Bridgerton Star’s Mother Blackmailed by Catholic Missionaries in Zimbabwe
Zimbabwe-born English actor Rege-Jean Page, the heartthrob star of the hit Netflix series Bridgerton, revealed a heartbreaking story about his mother’s struggles growing up in Zimbabwe and how she was blackmailed by British Catholic missionaries when she was just five years old.
The Missionaries’ Demands
According to Page, his mother was told that she couldn’t attend school unless she forgot her African name and took on a Christian saint’s name instead. She was to go home and pick a saint, then never speak her first name to them again. This was an attempt to strip her of her cultural identity and force her to conform to the missionaries’ standards.

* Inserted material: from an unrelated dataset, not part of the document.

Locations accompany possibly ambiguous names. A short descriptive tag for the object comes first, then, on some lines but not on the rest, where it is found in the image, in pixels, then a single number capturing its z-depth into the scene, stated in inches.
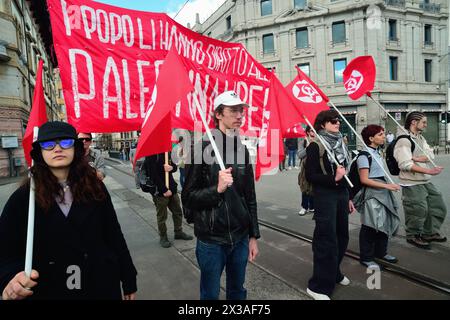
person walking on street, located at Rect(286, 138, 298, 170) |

In his poem, Page writes, “I think they called this charity. I think they call this a virtue. I’m pretty sure I heard it called liberation.” These powerful lines speak to the hypocrisy of the missionaries’ actions, which were anything but charitable or virtuous.
A Story of Strength and Resilience
Despite this traumatic experience, Page’s mother showed incredible strength and resilience. She walked seven miles barefoot to the nearest school, determined to get an education. Her first name remains a secret to this day, unused even by her family and absent from any official documents.
Page’s moving tribute to his mother shows how her bravery and determination have been passed down to her children.
Rege-Jean Page’s Original Post In Its Full Entirety
At 5 years old, my mother was blackmailed by British catholic missionaries.
But we’ll get to that. I want to give a quick bit of… air to this recurring moment in my life:
Is that your real name?
Is that what it says on your passport?
(What I don’t say:
Who the fuck are you to ask me that? For official proof – from the British Government – that I’m not lying – to you – about my name.
What the British government think’s my name is has very little to do with what my name is anyway.
What you get to call me.
At 5 years old, my mother was blackmailed by British, catholic missionaries.
They said she could not come to school. Their school. Theirs were the only schools for literally 100 miles – and she walked 7 miles to their nearest school, bare foot, from the village anyway. Because school was really, really important.
They said she could not come to school and get an education unless she forgot her heathen African name and took on a Christian saint’s name. A name they knew and understood. A name they chose. She was to go home and pick a saint, then never speak her first name to them again.
I think they called this charity.
I think they call this a virtue.
I’m pretty sure I heard it called liberation.
Her first name, to this day is a secret.
Unused, even by her family. Even by me. Unappearing on any official document, Zimbabwean or British.
It is not on her passport.
You get to call me, what I tell you to call me.
I name me, not you.
It is my name, not yours.
My name. Is Wohdeipha Daphuque Ayseyidis.)
…Yes. That’s what’s on my passport.
It’s not spelt like the music though.